= REQUIRED WORK =
1. Using the forum post on Gruffydd ap Llewellyn, explain in one to three sentences how J.E. Lloyd concluded that Osbert fitz Richard's wife Nest was the daughter of Gruffydd.
2. Write a continuation of the forum post on Gruffydd ap Llewellyn, beginning after its final line.

= SUPPLIED TEXT =
—————
Legg inn av Clive West » 22 aug 2007 19:50:45

In a message of 15th August under this topic Will Johnson raised doubts as to whether Gruffydd ap Llewellyn was the son-in-law of Alfgar and whether Osbert fitz Richard married Nest, the daughter of Gruffydd. The main evidence for these relationships is as follows:

1. According to the chronicler Orderic Vitalis (c. 1075-11420):

"The Earls Edwin and Morcar, sons of the great Earl Aelfgar, were close friends and adherents of Harold (Godwin) and gave him help in their power; for he had taken to wife their sister Aldgyth. She had formerly been the wife of Gruffydd, a great Welsh prince and had born him Bleddyn and a daughter called Nest." (Historia Ecclesiastica Book III)

2. This is supported by the Domesday Book which shows the estate of Bilvaie (modern Binley, near Coventry) as belonging some time before the Conquest to "Algid uxor Griffin" (Aldgyth wife of Gruffydd). This estate later belonged to Osbert fitz Richard.

3. That Osbert fitz Richard had a wife called Nest is proved by two of his son's charters (148 & 165) where he refers to "patris mei Osberti et matris mee Nest" (Worcester Cartulary)

4. J.E. Lloyd in his "History of Wales" discovered that this Nest was the daughter of Gruffydd by comparing two sources: i) Florence of Worcester, (d. 1118) reported that Bernard of Neufmarche was the son in law of Osbert fitz Richard, while ii) the 12th century chronicler Giraldus Cambrensis reported that Neufmarche married Nest, the daughter of another Nest, who was the daughter of Gruffydd ap Llewellyn. (Itinerarium Cambriae. Chapter II).

Clive West

taf

Re: Lady Godiva

Legg inn av taf » 24 aug 2007 04:43:35

On Aug 22, 12:24 pm, taf <farme...@interfold.com> wrote:
On Aug 22, 11:50 am, "Clive West" <clivew...@ukonline.co.uk> wrote:

2. This is supported by the Domesday Book which shows the estate of Bilvaie (modern Binley, near Coventry) as belonging some time before the Conquest to "Algid uxor Griffin" (Aldgyth wife of Gruffydd). This estate later belonged to Osbert fitz Richard.
—————
Collection entries
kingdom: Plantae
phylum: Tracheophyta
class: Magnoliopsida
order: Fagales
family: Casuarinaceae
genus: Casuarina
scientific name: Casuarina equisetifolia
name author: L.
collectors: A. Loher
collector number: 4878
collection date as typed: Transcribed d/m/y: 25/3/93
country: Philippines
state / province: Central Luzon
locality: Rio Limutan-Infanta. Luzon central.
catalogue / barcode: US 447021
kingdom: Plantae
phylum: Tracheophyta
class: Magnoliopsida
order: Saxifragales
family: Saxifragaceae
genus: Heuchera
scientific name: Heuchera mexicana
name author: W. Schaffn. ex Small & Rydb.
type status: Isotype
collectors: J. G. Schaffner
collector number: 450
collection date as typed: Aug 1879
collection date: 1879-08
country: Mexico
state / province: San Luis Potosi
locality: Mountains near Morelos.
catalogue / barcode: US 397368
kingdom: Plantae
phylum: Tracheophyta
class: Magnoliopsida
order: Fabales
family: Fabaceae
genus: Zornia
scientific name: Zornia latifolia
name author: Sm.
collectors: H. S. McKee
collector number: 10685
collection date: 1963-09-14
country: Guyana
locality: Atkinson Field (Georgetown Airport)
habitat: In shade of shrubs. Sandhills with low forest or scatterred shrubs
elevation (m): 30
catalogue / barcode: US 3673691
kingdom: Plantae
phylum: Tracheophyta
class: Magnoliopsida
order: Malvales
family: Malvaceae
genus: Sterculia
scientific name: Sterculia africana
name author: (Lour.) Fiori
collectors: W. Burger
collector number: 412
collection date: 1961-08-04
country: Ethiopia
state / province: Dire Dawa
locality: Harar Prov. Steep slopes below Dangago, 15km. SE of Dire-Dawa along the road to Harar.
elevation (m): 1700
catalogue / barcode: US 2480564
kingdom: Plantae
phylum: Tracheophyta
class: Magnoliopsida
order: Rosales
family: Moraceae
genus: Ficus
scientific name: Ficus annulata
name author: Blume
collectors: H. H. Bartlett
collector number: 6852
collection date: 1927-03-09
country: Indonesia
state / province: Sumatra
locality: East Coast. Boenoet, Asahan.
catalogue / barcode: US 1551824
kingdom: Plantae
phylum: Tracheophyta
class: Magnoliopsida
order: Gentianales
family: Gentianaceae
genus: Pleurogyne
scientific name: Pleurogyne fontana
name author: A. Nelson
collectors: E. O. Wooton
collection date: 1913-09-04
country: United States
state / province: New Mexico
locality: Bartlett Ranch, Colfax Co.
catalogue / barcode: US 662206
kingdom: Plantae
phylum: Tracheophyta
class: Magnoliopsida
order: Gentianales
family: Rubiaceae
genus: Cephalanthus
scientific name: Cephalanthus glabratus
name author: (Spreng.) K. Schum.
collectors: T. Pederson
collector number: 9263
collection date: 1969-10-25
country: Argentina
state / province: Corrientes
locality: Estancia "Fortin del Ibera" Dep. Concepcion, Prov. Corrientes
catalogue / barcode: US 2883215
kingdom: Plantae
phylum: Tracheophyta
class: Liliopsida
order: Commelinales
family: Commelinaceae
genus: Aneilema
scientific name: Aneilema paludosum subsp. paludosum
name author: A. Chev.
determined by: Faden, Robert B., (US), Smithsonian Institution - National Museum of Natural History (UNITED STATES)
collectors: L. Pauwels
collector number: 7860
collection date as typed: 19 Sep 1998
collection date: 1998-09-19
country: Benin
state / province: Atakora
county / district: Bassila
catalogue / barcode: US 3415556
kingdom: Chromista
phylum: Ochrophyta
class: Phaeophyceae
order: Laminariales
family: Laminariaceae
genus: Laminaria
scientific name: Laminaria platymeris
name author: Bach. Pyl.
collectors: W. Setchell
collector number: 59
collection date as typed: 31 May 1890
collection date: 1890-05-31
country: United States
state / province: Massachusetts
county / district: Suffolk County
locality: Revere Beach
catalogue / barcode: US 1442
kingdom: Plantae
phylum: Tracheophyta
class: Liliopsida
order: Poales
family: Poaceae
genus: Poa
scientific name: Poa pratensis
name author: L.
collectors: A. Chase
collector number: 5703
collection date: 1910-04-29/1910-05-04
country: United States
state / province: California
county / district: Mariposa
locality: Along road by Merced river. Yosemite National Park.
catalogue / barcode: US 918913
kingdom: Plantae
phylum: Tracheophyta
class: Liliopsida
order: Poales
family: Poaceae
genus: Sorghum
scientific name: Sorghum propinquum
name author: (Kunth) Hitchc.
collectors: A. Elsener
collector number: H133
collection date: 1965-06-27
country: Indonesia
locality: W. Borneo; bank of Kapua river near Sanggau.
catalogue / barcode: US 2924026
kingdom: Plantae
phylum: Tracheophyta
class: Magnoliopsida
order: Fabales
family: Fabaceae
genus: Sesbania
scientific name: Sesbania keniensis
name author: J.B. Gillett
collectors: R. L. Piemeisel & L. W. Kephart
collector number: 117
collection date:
—————
= RESULTS =
1. Lloyd compared two sources. Florence of Worcester said that Bernard of Neufmarche was Osbert fitz Richard's son-in-law, and Giraldus Cambrensis said that Neufmarche married Nest, whose mother, another Nest, was the daughter of Gruffydd ap Llewellyn. Together these made the elder Nest, Osbert's wife, Gruffydd's daughter.

2.
I would be interested in opinion on this. Given the amount of
confiscation and regranting, I am not sure how safe it is to assume
that this serves as evidence that Nest was daughter of Gruffydd _by_
Aldgyth.


To answer my own question, I see that Freeman cites Orderic as
explicitly giving Ealdgyth a daughter Nest. However, he is not very
strong on this family. He also gives her a son Bleddyn who was
instead a more distant kinsman of her husband, and he names her mother
as Godgifu.

taf

John P. Ravilious

Re: Lady Godiva

Legg inn av John P. Ravilious » 24 aug 2007 12:24:53

Dear Todd,

I agree that Orderic is not the highest on the accuracy scale,
and like any source requires close reading (and comparison to other
sources). However, I would not lay aside the claim of a daughter Nest
as a daughter of Aldgid/Aldgyth too readily. Bleddyn ap Cynfyn, king
of Gwynedd and Powys (d. 1075) doesn't rate as a 'more distant
kinsman' of Gruffydd: Bleddyn was his uterine half-brother [1].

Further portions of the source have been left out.